Chemical reactions involve the transformation of substances through breaking and forming bonds, resulting in new products. In our exercise, we are dealing with the reaction where aluminum iodide (\(\mathrm{AlI}_3\)) reacts with silver nitrate (\(\mathrm{AgNO}_3\)) to form silver iodide (\(\mathrm{AgI}\)) and aluminum nitrate (\(\mathrm{Al(NO}_3)_3\)). This type of reaction is known as a double displacement reaction. Each reactant swaps components to form two new compounds.

This reaction can be better understood in terms of stoichiometry, which allows us to calculate how much product can form from given amounts of reactants. In this case, the balanced reaction equation is crucial. It tells us that 1 mole of \(\mathrm{AlI}_3\) reacts with 3 moles of \(\mathrm{AgNO}_3\) to produce 3 moles of \(\mathrm{AgI}\). This molar ratio is necessary for calculating how much \(\mathrm{AgI}\) will be formed from a known amount of \(\mathrm{AlI}_3\). By understanding chemical reactions and stoichiometry, we can ensure precise calculations of material usage and product yield in chemical processes.
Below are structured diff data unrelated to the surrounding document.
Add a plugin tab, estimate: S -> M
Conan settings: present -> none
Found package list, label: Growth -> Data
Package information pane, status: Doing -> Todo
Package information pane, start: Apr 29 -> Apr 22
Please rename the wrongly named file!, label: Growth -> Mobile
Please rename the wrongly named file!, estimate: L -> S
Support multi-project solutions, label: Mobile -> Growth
Mole calculations are essential for translating between mass and the number of particles in chemistry. The mole concept connects the mass of a substance to the number of atoms or molecules it contains. How? By using its molar mass!

For \(\mathrm{AlI}_3\), the molar mass is approximately \(407.695 \, \mathrm{g/mol}\). To find out how many moles we have, we divide the sample mass by this value. In our exercise, we calculated the moles of \(\mathrm{AlI}_3\) as follows:

• Given mass of \(\mathrm{AlI}_3\): \(0.102912 \, \mathrm{g}\)
• Molar mass of \(\mathrm{AlI}_3\): \(407.695 \, \mathrm{g/mol}\)
• Conversion to moles: \(\frac{0.102912}{407.695} \approx 0.0002524 \, \text{mol}\)

Understanding mole calculations helps chemists determine how far a reaction will proceed and how much of each element in a compound reacts or is produced.

The concept of mass percent composition helps describe the proportions of each component within a substance. It expresses the mass of each element or compound as a percentage of the total mass. This percentage is crucial for quantitative analysis and quality control in chemical manufacturing.

In the given exercise, we started by using the mass percent composition of \(\mathrm{AlI}_3\) to find out how much of it is present in the \(0.512-\mathrm{g}\) sample. The sample assays \(20.1\% \mathrm{AlI}_3\), meaning simply:

• Multiply the total sample mass by the mass percent to find the mass of \(\mathrm{AlI}_3\): \(0.512 \, \mathrm{g} \times \frac{20.1}{100} \approx 0.102912 \, \mathrm{g}\).

This technique is often used in analytical chemistry to calculate how much of a particular substance is in a mixture. It gives critical insights into the composition of materials, ensuring the desired properties or purity in applications.